INPUT DATA ▸
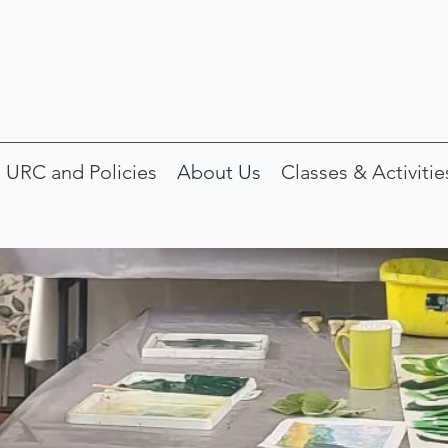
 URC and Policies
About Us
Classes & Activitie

...

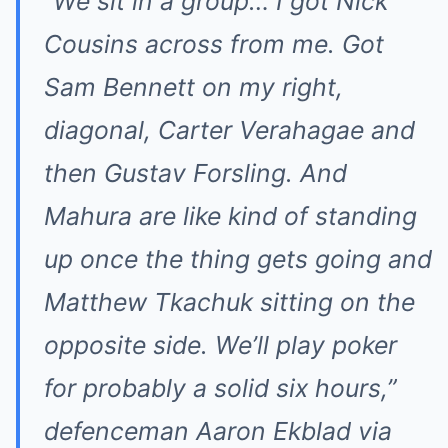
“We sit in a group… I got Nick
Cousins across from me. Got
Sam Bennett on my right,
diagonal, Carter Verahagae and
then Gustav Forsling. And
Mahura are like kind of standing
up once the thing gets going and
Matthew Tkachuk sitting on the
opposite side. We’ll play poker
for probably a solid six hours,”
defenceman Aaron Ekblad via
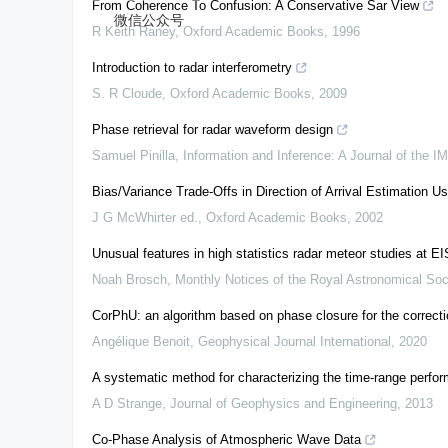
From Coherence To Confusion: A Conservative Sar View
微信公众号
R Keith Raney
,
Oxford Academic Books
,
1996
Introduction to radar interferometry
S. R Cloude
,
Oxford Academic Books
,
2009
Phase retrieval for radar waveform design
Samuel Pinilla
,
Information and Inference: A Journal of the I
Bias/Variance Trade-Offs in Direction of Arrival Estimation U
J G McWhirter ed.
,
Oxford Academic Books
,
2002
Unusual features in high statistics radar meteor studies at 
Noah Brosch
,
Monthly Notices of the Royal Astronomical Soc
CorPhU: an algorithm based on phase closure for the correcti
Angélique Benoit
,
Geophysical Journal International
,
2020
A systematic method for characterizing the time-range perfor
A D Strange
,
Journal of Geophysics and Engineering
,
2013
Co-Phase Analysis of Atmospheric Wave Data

WHAT IS NEEDED ▸ In the listing above, find the line containing "Phase retrieval for radar waveform design" and the line containing "Co-Phase Analysis of Atmospheric Wave Data". Output them and every line between, exactly, and nothing else.

FINAL ANSWER ▸
Phase retrieval for radar waveform design
Samuel Pinilla
,
Information and Inference: A Journal of the I
Bias/Variance Trade-Offs in Direction of Arrival Estimation U
J G McWhirter ed.
,
Oxford Academic Books
,
2002
Unusual features in high statistics radar meteor studies at 
Noah Brosch
,
Monthly Notices of the Royal Astronomical Soc
CorPhU: an algorithm based on phase closure for the correcti
Angélique Benoit
,
Geophysical Journal International
,
2020
A systematic method for characterizing the time-range perfor
A D Strange
,
Journal of Geophysics and Engineering
,
2013
Co-Phase Analysis of Atmospheric Wave Data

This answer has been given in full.